Lupron is awful but worst of all , leads you into CRPC. I prefer Orgovyx because it works far better and its oral so it works with my natural plus medicinal protocol. It makes me tired but I can take breaks intermittently and maintain stable PSA.

jackwfrench profile image
jackwfrench

Lupron leads to CRPC but Orgovyx does not?

dhccpa profile image
dhccpa in reply tojackwfrench

Same question. Haven't heard that before.

London441 profile image
London441

No.

RTSON1 profile image
RTSON1 in reply toLondon441

So is it the Low T condition that allows CRPC to emerge or is this a side effect of specific ADT medications?

London441 profile image
London441

Medically the answer is multifaceted and a bit complex. Here is a summary:

pmc.ncbi.nlm.nih.gov/articl...

Informally, it's a lot like many other drugs. The body adapts to drug use, whether medicinal or recreational, in a variety of ways. Cancer, as we know, is basically us turning renegade on ourselves. Survival endowed to the max. It adapts to our best efforts to eradicate it. Fascinating, but also a sad-and so far insoluble- process.
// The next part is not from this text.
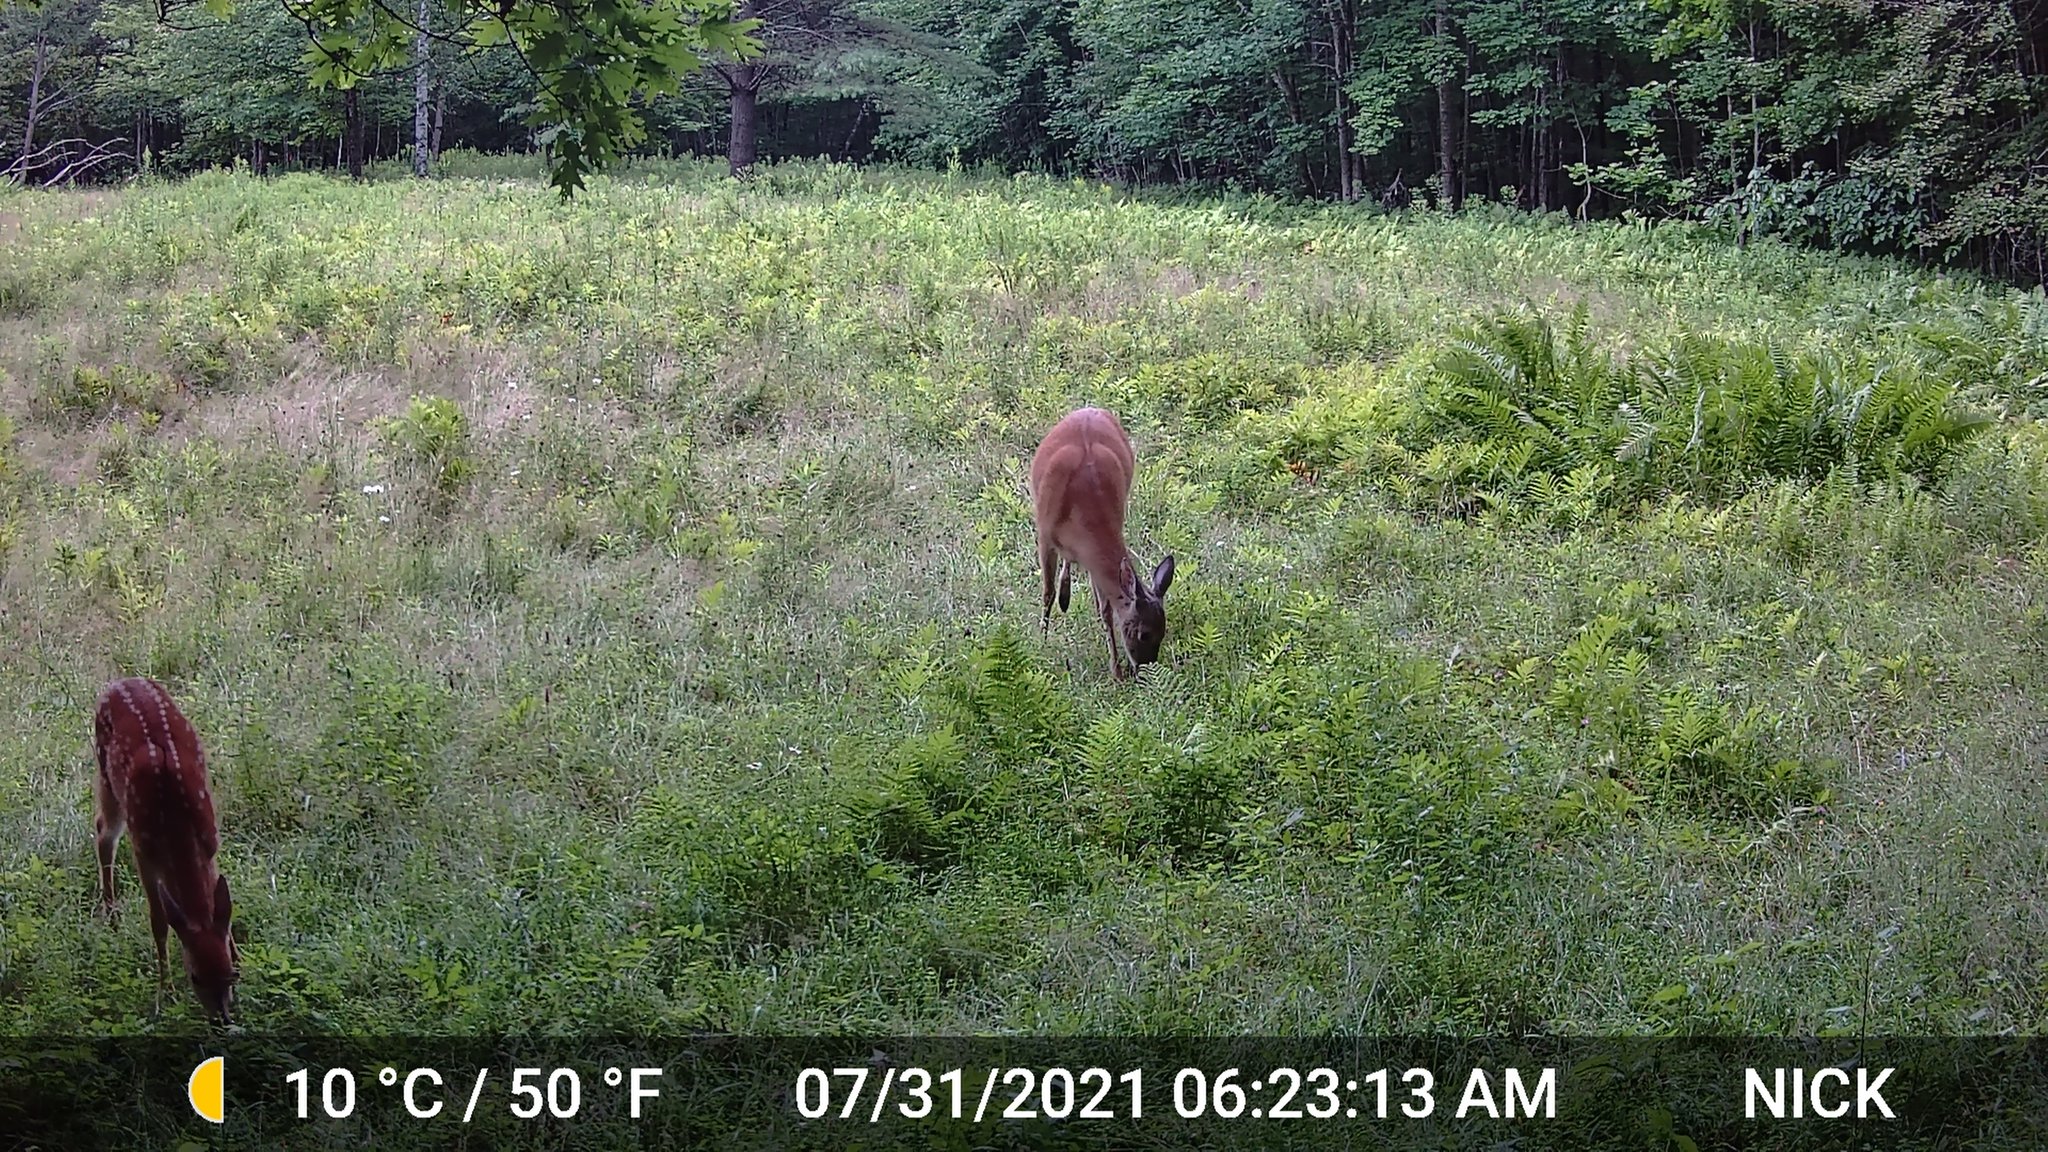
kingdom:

Many experts now believe switching therapies periodically helps keep the disease 'off balance', but it is by no means proven to work.

RTSON1 profile image
RTSON1 in reply toLondon441

Thanks

SteveTheJ profile image
SteveTheJ

They're two different things that can be taken together. That's how I started in 2020, taking both, and now I've temporarily stopped Lupron.

j-o-h-n profile image
j-o-h-n

Simple Reason:

Your M.O. just invested a ton of money in The Janssen Pharmaceutical Companies of Johnson & Johnson that manufacture Erleada.

Good Luck, Good Health and Good Humor.